Start of Given records

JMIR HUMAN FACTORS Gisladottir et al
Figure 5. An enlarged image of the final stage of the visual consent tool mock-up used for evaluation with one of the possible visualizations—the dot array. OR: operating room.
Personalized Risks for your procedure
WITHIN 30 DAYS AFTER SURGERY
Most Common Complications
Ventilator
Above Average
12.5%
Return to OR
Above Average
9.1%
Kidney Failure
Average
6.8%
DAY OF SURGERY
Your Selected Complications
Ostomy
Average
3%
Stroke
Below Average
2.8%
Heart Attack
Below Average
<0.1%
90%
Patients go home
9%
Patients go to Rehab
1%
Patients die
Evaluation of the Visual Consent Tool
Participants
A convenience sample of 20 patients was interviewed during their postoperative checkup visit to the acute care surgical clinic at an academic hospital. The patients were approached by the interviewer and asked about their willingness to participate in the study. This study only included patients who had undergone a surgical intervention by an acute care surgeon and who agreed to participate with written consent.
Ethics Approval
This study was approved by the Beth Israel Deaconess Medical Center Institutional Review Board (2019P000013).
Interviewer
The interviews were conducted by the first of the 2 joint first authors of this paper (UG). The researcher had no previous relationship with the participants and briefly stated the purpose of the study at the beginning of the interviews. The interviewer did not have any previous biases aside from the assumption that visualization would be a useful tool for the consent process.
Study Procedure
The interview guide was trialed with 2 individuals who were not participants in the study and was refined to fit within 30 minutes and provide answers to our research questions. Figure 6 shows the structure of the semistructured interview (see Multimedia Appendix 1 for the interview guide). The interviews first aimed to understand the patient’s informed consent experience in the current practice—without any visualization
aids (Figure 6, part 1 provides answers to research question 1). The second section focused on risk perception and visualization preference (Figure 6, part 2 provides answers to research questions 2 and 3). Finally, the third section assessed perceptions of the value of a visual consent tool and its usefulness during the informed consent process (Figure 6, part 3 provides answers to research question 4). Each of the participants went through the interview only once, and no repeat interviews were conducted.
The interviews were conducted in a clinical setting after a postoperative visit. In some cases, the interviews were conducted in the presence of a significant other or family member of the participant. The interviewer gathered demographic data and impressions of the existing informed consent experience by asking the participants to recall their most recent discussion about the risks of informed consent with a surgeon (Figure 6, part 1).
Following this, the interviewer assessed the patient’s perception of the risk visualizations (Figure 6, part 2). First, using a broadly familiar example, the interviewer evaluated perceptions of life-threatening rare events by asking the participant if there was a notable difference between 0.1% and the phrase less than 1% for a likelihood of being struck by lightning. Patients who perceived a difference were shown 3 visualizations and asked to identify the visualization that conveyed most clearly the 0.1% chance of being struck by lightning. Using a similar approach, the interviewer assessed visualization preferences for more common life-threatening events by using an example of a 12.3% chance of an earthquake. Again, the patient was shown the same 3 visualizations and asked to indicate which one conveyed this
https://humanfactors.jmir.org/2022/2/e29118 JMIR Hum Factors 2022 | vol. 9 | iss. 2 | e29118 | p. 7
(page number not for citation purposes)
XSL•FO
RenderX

End of Given records

The problem –
Return exactly the lines from the beginning of the data above through the one containing "Study Procedure", please. Include both end lines and add nothing else.

Task result –
JMIR HUMAN FACTORS Gisladottir et al
Figure 5. An enlarged image of the final stage of the visual consent tool mock-up used for evaluation with one of the possible visualizations—the dot array. OR: operating room.
Personalized Risks for your procedure
WITHIN 30 DAYS AFTER SURGERY
Most Common Complications
Ventilator
Above Average
12.5%
Return to OR
Above Average
9.1%
Kidney Failure
Average
6.8%
DAY OF SURGERY
Your Selected Complications
Ostomy
Average
3%
Stroke
Below Average
2.8%
Heart Attack
Below Average
<0.1%
90%
Patients go home
9%
Patients go to Rehab
1%
Patients die
Evaluation of the Visual Consent Tool
Participants
A convenience sample of 20 patients was interviewed during their postoperative checkup visit to the acute care surgical clinic at an academic hospital. The patients were approached by the interviewer and asked about their willingness to participate in the study. This study only included patients who had undergone a surgical intervention by an acute care surgeon and who agreed to participate with written consent.
Ethics Approval
This study was approved by the Beth Israel Deaconess Medical Center Institutional Review Board (2019P000013).
Interviewer
The interviews were conducted by the first of the 2 joint first authors of this paper (UG). The researcher had no previous relationship with the participants and briefly stated the purpose of the study at the beginning of the interviews. The interviewer did not have any previous biases aside from the assumption that visualization would be a useful tool for the consent process.
Study Procedure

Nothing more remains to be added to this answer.